Ob aber Europa der jetzt eingetretenen Situation gerecht werden kann, wird vor allem davon abhängig sein, die neu entstandene Situation in erster Linie nicht als eine militärische Herausforderung zu begreifen. Vielmehr muss im Mittelpunkt stehen, die Ukraine als souveränen Staat zu erhalten, in dem sich Demokratie und Rechtsstaat entwickeln können. Das wird nicht gelingen können mit einer rein militärisch ausgerichteten Politik. Der wichtigste friedenspolitische Beitrag ist, dass sich die europäischen Staaten weiter als freiheitliche Demokratien verstehen und als solche international agieren, d.h. diesem Ziel ihre sonstigen Interessen unterordnen.
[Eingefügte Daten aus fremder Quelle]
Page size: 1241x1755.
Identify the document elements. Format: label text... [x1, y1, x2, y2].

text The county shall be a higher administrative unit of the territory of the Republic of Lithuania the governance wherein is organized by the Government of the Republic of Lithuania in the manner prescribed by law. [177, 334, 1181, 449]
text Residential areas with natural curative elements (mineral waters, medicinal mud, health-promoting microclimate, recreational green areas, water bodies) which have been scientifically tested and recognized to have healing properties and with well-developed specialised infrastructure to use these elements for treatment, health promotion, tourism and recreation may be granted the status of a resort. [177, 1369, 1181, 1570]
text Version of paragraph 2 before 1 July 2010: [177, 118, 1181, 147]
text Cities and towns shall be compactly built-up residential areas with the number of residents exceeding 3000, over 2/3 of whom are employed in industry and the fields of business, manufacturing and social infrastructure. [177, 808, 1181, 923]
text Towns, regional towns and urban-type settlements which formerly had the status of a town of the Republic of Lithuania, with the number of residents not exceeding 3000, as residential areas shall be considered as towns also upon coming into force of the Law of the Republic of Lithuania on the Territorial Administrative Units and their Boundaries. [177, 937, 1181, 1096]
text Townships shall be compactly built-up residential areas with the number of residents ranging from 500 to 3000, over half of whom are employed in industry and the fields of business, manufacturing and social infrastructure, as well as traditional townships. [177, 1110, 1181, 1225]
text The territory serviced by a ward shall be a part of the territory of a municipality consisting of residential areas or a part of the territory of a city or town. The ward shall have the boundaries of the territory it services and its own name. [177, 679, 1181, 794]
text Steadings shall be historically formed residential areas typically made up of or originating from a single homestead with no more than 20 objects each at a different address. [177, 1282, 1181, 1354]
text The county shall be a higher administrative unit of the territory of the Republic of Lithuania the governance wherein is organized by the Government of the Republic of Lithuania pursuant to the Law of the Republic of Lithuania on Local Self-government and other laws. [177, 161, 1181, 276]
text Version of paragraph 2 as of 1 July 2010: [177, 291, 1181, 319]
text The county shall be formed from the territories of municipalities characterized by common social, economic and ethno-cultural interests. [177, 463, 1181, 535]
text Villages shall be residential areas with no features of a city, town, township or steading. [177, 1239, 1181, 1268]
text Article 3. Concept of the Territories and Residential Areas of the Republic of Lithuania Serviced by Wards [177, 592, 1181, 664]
Voraussetzung dafür ist, dass die europäischen Staaten im Innern viel größeres Gewicht auf gerechte Teilhabe ihrer Bürger:innen an Bildung, Arbeit, Einkommen, Wohnen legen, anstatt jetzt mit schwindelerregenden Milliardensummen für eine unbegrenzte Aufrüstung um sich zu werfen.
Für die Politik der neuen Bundesregierung bedeutet dies: Angesichts der alltäglichen Probleme vieler Menschen, bezahlbaren Wohnraum zu finden, auskömmliche Löhne und Renten zu erhalten, angemessene Bildungseinrichtungen und zukunftsorientierte Arbeitsplätze zu finden, wirken die avisierten Kosten für die militärische Aus- und Aufrüstung in Höhe von hunderten Milliarden Euro grotesk, demotivierend und politisch gefährlich. Im Mittelpunkt des politischen Handelns darf nicht die Destruktion/Rüstung stehen, sondern die Stabilisierung der demokratischen Verfasstheit der Gesellschaft. Allein die düstere Annahme, die hoffentlich nie Realität werden wird, dass in vier Jahren einer AfD-geführten Bundesregierung ein hochgerüsteter Gewaltapparat überlassen wird, muss heute jede:n Demokraten:in alarmieren und dazu veranlassen, die Schwerpunkte richtig zu setzen.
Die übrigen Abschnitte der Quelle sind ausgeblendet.